When parents decide to build their family they don’t want to believe that their child may in up with developmental or special needs that require a lot of time, commitment and yes, money. They are dreaming of the perfect family, playing and enjoying warm, cuddly time together. There is nothing wrong with that but not every dream turns out that way. 

Many families choose to build their family through adoption or end up taking care of a relatives child due to many misfortunes and circumstances. Consequently, many children come with a history of trauma and loss. The dream family is still possible but it must be modified and made more realistic. You have to say goodbye to the old dream to allow room for the new one to unfold.

Research and common experiences proves that children can heal in a healthy family. A child needs a secure attachment relationships in order to maximize all the areas of their lives, socially, physically, emotionally, cognitively and spiritually. 
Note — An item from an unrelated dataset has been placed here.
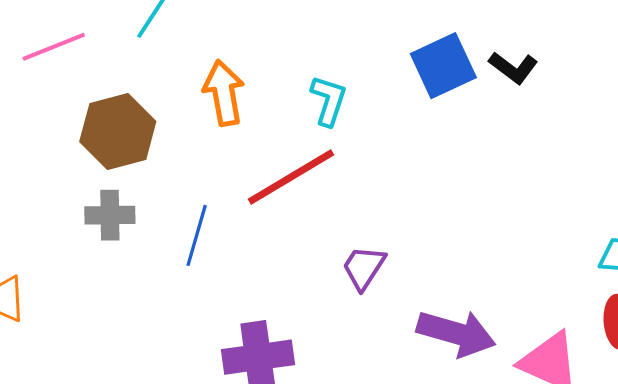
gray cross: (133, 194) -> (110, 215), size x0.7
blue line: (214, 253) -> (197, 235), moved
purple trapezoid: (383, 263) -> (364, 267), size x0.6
Because many children comes from insecure attachment relationships, they don’t always know what it means to be in a health family. Their special needs may be based on survival in high stress family situations. Their “abnormal behaviors” in a normal family were perfectly “normal” in their abnormal situations before entering the new home. A bit of rehabilitation is necessary to help them make the internal and external adjustments. 

Trauma situations impact the children development. This includes their brain development as well. The child needs to adapt to overwhelming and hostile environments and can create a position of offensive behaviors that don’t want to submit to parental controls. An internal model develops that believes the world and caregivers cannot be trusted. 

Fortunately, the same brain that adapted to stressful circumstances can re-adapt to calm living environments. This happens over time, sometimes quickly and sometimes not so quickly. This is challenging for parents to understand and cope. 

The brain must be re-activated to change. Experience dictates form and function when it comes to brain adaptation. New, positive experiences that happen repeatedly will open up new neuronal brain growth that allows for a feelings safety and security to settle in. Once this happens, parents can begin to enjoy that “dream family” once again.